Devon Dick
Two weeks ago, I attended the 65th Annual Session of the Jamaica Yearly Meeting of Friends held at the Shortwood Teachers' College.
My understanding of a Quaker worship was that it was a quiet affair with much quiet reflection. To my surprise, they sang choruses, clapped, lifted holy hands and one of their senior pastors who was moving all his limbs for the first time in a month, Eugene Wolfley, did a jig.
However, there was time for quiet meditation just before the sermon. The church had a good mixture of joyful noise and quiet meditation. The Quaker worship service is not quiet at all. It has been Jamaicanised.
However, what is quiet about the church is that the contribution to Jamaica is not well known. The pastor of the Worthington Congregation, Pastor Wolfley pointed out that in my book, dealing with the contribution of the Jamaican church to nation building, I did not list them as a denomination.
This, he attributed to the fact that they were not incorporated as a denomination by an Act of Parlia-ment or registered as a church by the Companies Act.
In addition, my book mentioned churches that arrived in the 17th century but did not mention that they came in 1671 when the founder of the Quakers, George Fox, visited Jamaica for seven weeks and established seven meetings.
The first and most radical Christian group was the Quakers who from 1776 insisted that their members in England and Pennsylvania liberated their enslaved persons or face ejection from the Society of Friends. In England, Quakers were also involved in the campaign to abolish slavery.
The Quakers in Jamaica were not fruitful for a number of reasons but, by 1941, The Jamaica Yearly Meeting of Friends was formally established. The leadership is Jamaican but American Quakers.
The Quakers are well known for the establishment of Happy Grove High School in Hector's River, Portland, in 1898. What is not so well known is that the Quakers did pioneering educational work among East Indians.

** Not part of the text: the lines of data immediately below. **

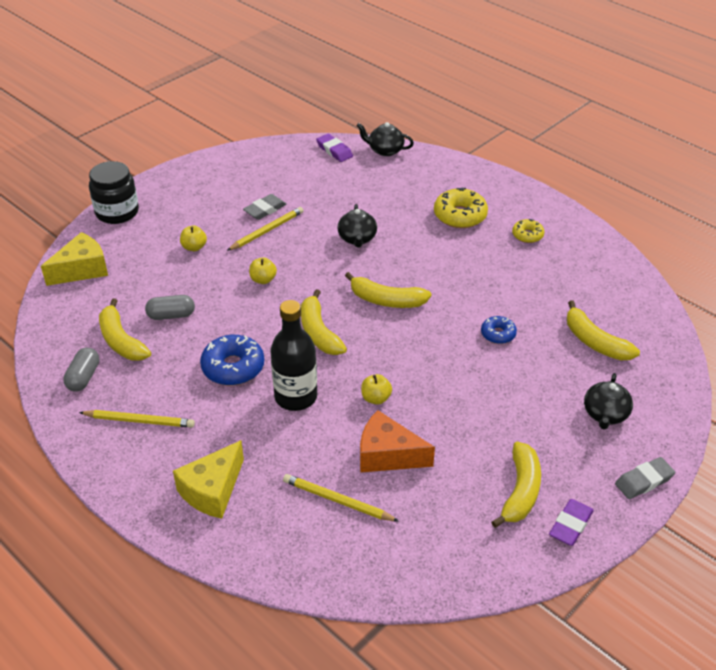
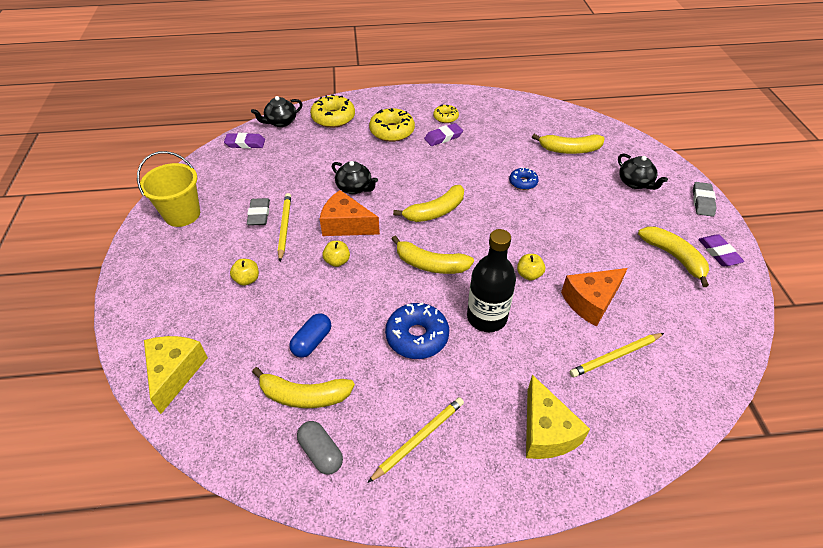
camera: 50 degrees left, 5 degrees up
(117, 212) = (133, 304): black jar -> none
(171, 315) = (312, 342): grey capsule -> blue capsule
(220, 175) = (182, 214): none -> yellow bucket
(308, 260) = (346, 225): none -> orange cheese
(431, 173) = (333, 118): none -> yellow donut
(495, 250) = (443, 137): none -> purple eraser

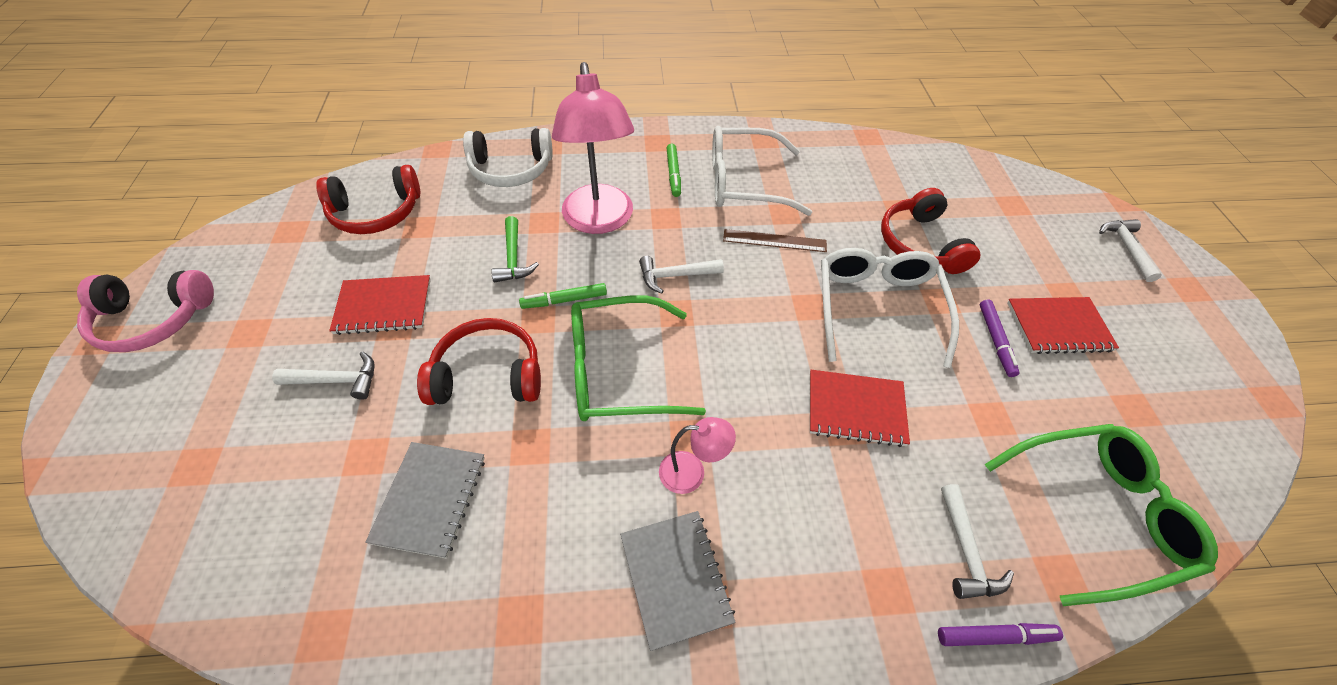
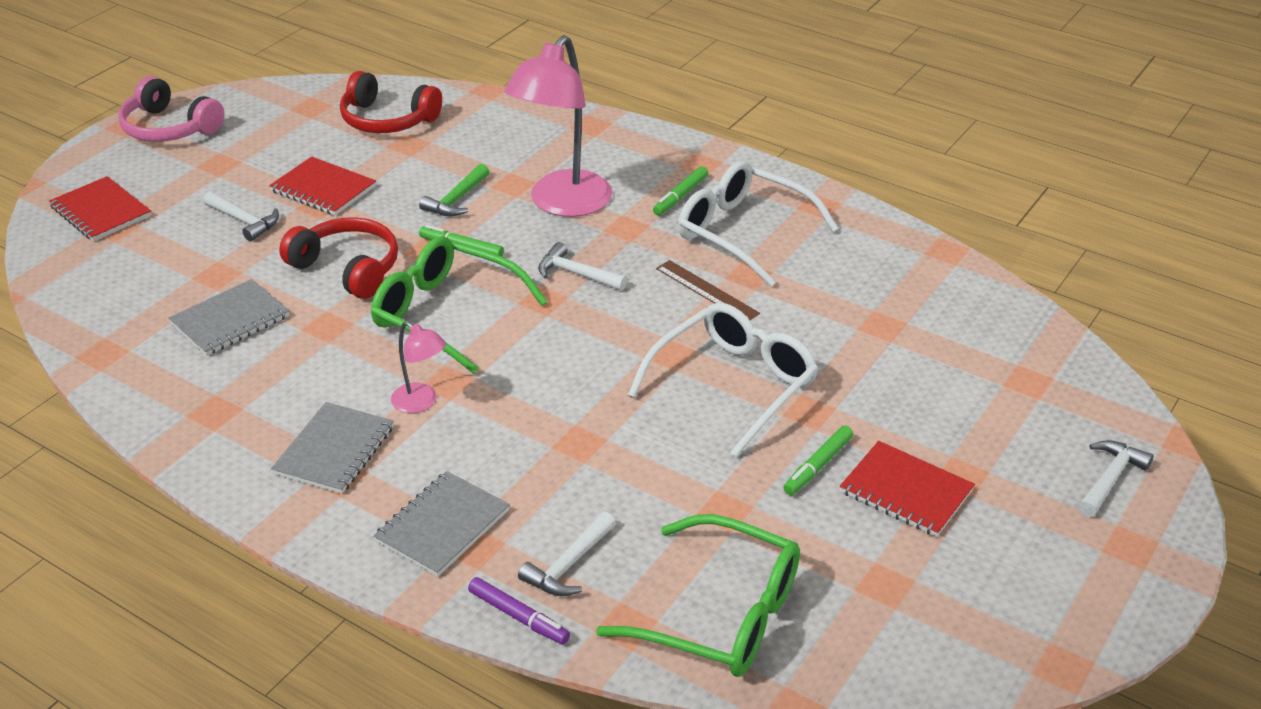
camera: 40 degrees right, 15 degrees down
(511, 169) = (534, 131): white headphones -> none
(843, 589) = (442, 526): none -> grey notebook
(856, 409) = (607, 438): red notebook -> red notebook (101, 211)
(920, 244) = (858, 362): red headphones -> none
(995, 340) = (818, 466): purple marker -> green marker

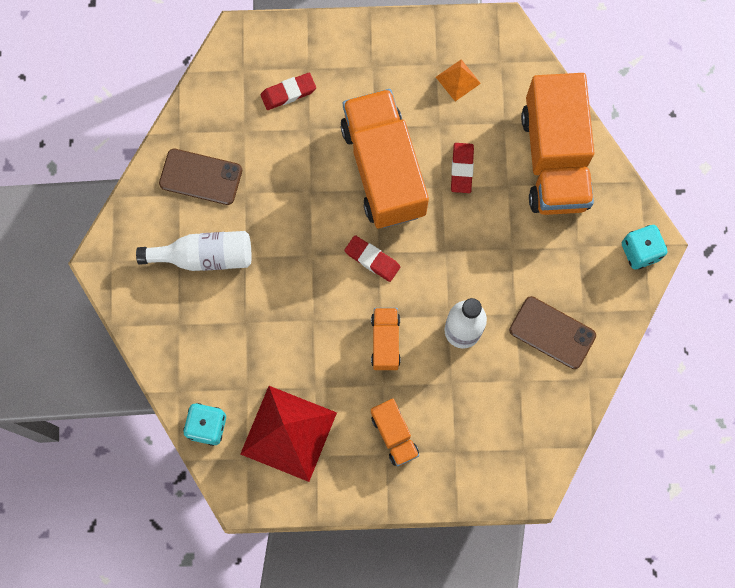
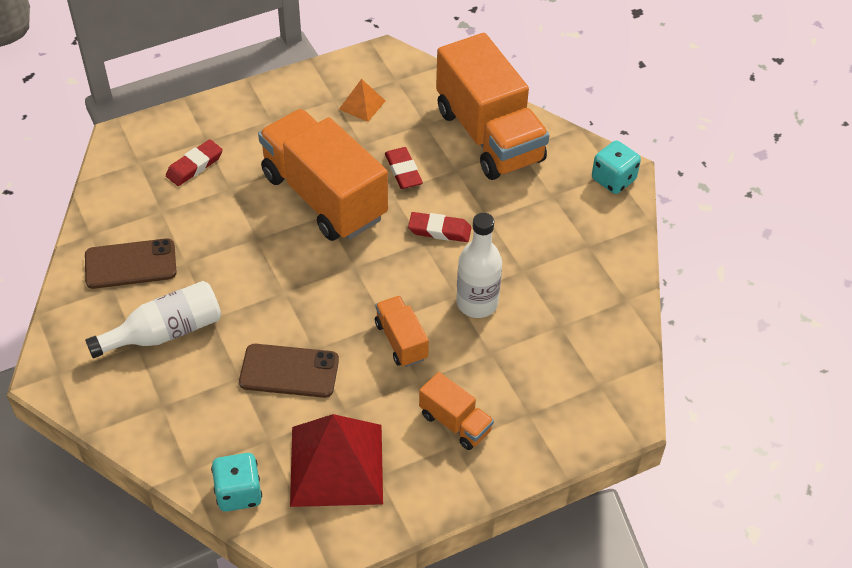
camera: 25 degrees left, 25 degrees down
(372, 259) = (350, 274): red eraser -> red eraser (439, 230)
(552, 333) = (568, 273): brown phone -> brown phone (289, 371)

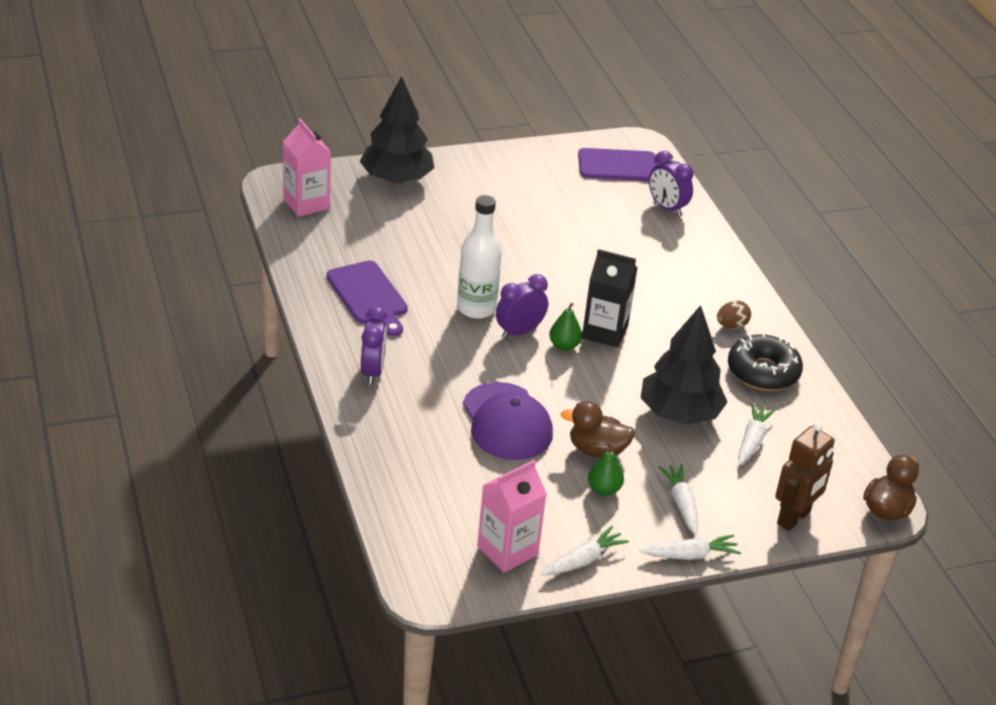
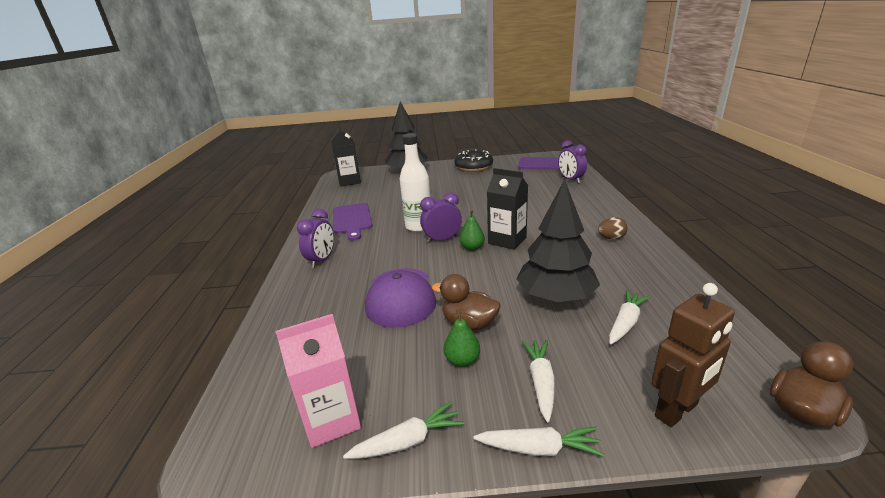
camera: 20 degrees right, 10 degrees down
(306, 204) = (349, 181): pink carton -> black carton
(763, 372) = (638, 268): black donut -> black donut (473, 167)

The Quakers are well-organised. They have a 100-page document which outlines their faith and practice. Their major doctrines are outlined concerning God, Jesus, the Holy Spirit and the Bible, etc. In addition, Mary Langford, who serves the Jamaica Historical Society with distinction, published a book in 1997 about the history of Jamaican Quakers entitled, The Fairest Isle: History of Jamaica Friends. This book has a wealth of information on the work of the Quakers in Jamaica.
There were two other outstanding Quakers who made a significant contribution to Jamaica, Joseph Sturge and Lascelles Winn.
Joseph Sturge, a member of the Society of Friends, sailed to the Caribbean in 1837, to make an inquiry into the results of the imperial Abolition Act in the British West Indies because of the many "inconsistent and contradictory" statements received from the West Indies.
Winn was the planter who employed Moses Baker and allowed Baker to preach on his estates to Africans. Baker was the one who established Baptist work in western Jamaica. So there is a connection between Quakers and Baptists.
It is said that the Quakers got that name because when Fox preached, he made them "tremble at the word of the Lord". The Quakers in Jamaica might not be making the island tremble but they are no longer quiet.
Rev. Devon Dick is pastor of Boulevard Baptist Church and author of 'Rebellion to Riot: the Church in Nation Building'.